More Vanished Planet

I came upstairs to the playroom around 7pm and found Jacob setting up Vanished Planet for a solitaire playing. I offered to join him and he kindly accepted the offer. We decided to play with the expansion rules, which add some very interesting racial advantages to the game.

I went to mention first how stellar the support is for Vanished Planet. I received an email late last year indicating that they had completed an expansion to the game. The asked if I would like it sent to me for free. Well, sure! A few weeks later an envelope arrived with a rules sheet and color cards with the racial advantages. Hopefully their strong showing as the best family game of the year in the Games 100 2004 list is helping clear their inventory and, hopefully, lead to more games in the future from this company.

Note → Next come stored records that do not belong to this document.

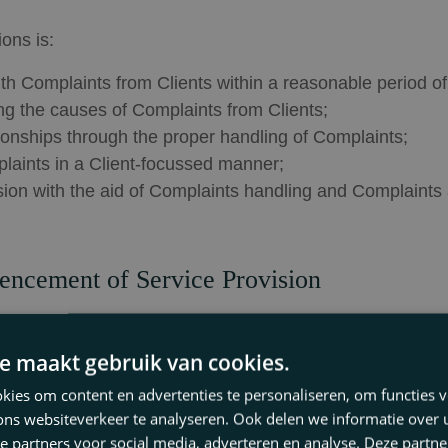
ons is:
ith Complaints from Clients within a reasonable period of
ng the causes of Complaints from Clients;
tionships through the proper handling of Complaints;
laints in a Client-focussed manner;
ision with the aid of Complaints handling and Complaints 
encement of Service Provision
en made public. Before an agreement for professional s
the firm has a set of Complaints Regulations and that thos
e maakt gebruik van cookies.
ies om content en advertenties te personaliseren, om functies v
ement for professional services, by means of its General
ons websiteverkeer te analyseren. Ook delen we informatie over
ed Complaint can be submitted in order to obtain a bindi
e partners voor social media, adverteren en analyse. Deze partn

The racial advantages are similar to those you'd find in Cosmic Encounter; in general they break the rules in some way that provides some uniqueness to the race. One nice twist is that each race has two abilities to choose from, with the stronger ability requiring a higher victory point total to win the game. I suspect that these haven been thoroughly playtested, though, as Jacob and I had a quite easy time winning the game. I chose the Meeyat - Industrialist benefit, giving me a total of 15 tags to place instead of the usual 10. This has the affect of a much higher resource production peak. The expansion rules allow you to tag anomalies, allowing instaneous travel between those tagged by players. This allowed me to tag them without giving up substantial resource production. Jacob played the Rikae, which meant his fleet came pre-equipped with a translocator. This allows him to teleport around the board, very useful for certain types of goals that come up.

We played with 4 creature growth cards in the event deck this time. Creature growth is also handled differently - instead of it growing all 6 tentacles with each growth card, you roll 3 dice to determine three different growths (therefore, it is possible for one to grow much faster than the others).

As I said, we won fairly easily. We always find ourselves buying a Comm Relay to get new goals after the satellites have been consumed by the creature. This seems to be a must-have to win the game. Next time we'll play with more creature growth cards - a great aspect of this game is that it allows you to easily scale the difficulty.

I'm upgrading my rating on the geek for this game to an 8.